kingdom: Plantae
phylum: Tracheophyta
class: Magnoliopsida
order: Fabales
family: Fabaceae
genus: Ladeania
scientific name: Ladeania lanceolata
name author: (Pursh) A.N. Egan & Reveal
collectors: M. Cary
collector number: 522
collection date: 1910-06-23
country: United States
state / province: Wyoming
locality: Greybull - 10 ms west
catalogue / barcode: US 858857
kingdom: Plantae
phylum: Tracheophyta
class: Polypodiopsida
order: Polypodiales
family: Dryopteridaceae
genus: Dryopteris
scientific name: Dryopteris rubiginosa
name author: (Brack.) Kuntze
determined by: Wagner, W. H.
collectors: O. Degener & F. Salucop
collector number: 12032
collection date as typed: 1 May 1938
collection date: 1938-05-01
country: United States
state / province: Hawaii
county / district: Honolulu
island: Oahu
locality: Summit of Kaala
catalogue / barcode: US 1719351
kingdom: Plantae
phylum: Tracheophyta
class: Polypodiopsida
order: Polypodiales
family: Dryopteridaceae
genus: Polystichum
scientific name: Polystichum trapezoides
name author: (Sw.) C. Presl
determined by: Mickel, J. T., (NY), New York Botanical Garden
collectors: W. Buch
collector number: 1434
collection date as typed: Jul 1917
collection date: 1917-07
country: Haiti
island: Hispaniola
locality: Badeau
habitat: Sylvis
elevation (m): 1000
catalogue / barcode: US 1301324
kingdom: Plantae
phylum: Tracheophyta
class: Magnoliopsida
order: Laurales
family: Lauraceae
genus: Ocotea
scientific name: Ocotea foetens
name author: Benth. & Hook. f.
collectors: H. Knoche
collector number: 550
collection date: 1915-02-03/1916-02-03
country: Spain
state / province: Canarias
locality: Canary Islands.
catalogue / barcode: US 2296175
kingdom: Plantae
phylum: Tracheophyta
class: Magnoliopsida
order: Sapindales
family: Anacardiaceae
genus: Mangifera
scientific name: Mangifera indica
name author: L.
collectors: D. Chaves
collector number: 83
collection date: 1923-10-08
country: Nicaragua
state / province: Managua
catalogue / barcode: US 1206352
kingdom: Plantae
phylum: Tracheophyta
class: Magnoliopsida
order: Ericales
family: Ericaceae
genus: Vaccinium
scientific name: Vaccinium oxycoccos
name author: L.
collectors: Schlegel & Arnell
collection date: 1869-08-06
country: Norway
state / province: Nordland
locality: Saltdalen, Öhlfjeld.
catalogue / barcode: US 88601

+ + + + + + +

§ Exercise instructions:
Render all of the lines above as a numbered list, leaving out any blank lines.

§ Task solution:
1. kingdom: Plantae
2. phylum: Tracheophyta
3. class: Magnoliopsida
4. order: Fabales
5. family: Fabaceae
6. genus: Ladeania
7. scientific name: Ladeania lanceolata
8. name author: (Pursh) A.N. Egan & Reveal
9. collectors: M. Cary
10. collector number: 522
11. collection date: 1910-06-23
12. country: United States
13. state / province: Wyoming
14. locality: Greybull - 10 ms west
15. catalogue / barcode: US 858857
16. kingdom: Plantae
17. phylum: Tracheophyta
18. class: Polypodiopsida
19. order: Polypodiales
20. family: Dryopteridaceae
21. genus: Dryopteris
22. scientific name: Dryopteris rubiginosa
23. name author: (Brack.) Kuntze
24. determined by: Wagner, W. H.
25. collectors: O. Degener & F. Salucop
26. collector number: 12032
27. collection date as typed: 1 May 1938
28. collection date: 1938-05-01
29. country: United States
30. state / province: Hawaii
31. county / district: Honolulu
32. island: Oahu
33. locality: Summit of Kaala
34. catalogue / barcode: US 1719351
35. kingdom: Plantae
36. phylum: Tracheophyta
37. class: Polypodiopsida
38. order: Polypodiales
39. family: Dryopteridaceae
40. genus: Polystichum
41. scientific name: Polystichum trapezoides
42. name author: (Sw.) C. Presl
43. determined by: Mickel, J. T., (NY), New York Botanical Garden
44. collectors: W. Buch
45. collector number: 1434
46. collection date as typed: Jul 1917
47. collection date: 1917-07
48. country: Haiti
49. island: Hispaniola
50. locality: Badeau
51. habitat: Sylvis
52. elevation (m): 1000
53. catalogue / barcode: US 1301324
54. kingdom: Plantae
55. phylum: Tracheophyta
56. class: Magnoliopsida
57. order: Laurales
58. family: Lauraceae
59. genus: Ocotea
60. scientific name: Ocotea foetens
61. name author: Benth. & Hook. f.
62. collectors: H. Knoche
63. collector number: 550
64. collection date: 1915-02-03/1916-02-03
65. country: Spain
66. state / province: Canarias
67. locality: Canary Islands.
68. catalogue / barcode: US 2296175
69. kingdom: Plantae
70. phylum: Tracheophyta
71. class: Magnoliopsida
72. order: Sapindales
73. family: Anacardiaceae
74. genus: Mangifera
75. scientific name: Mangifera indica
76. name author: L.
77. collectors: D. Chaves
78. collector number: 83
79. collection date: 1923-10-08
80. country: Nicaragua
81. state / province: Managua
82. catalogue / barcode: US 1206352
83. kingdom: Plantae
84. phylum: Tracheophyta
85. class: Magnoliopsida
86. order: Ericales
87. family: Ericaceae
88. genus: Vaccinium
89. scientific name: Vaccinium oxycoccos
90. name author: L.
91. collectors: Schlegel & Arnell
92. collection date: 1869-08-06
93. country: Norway
94. state / province: Nordland
95. locality: Saltdalen, Öhlfjeld.
96. catalogue / barcode: US 88601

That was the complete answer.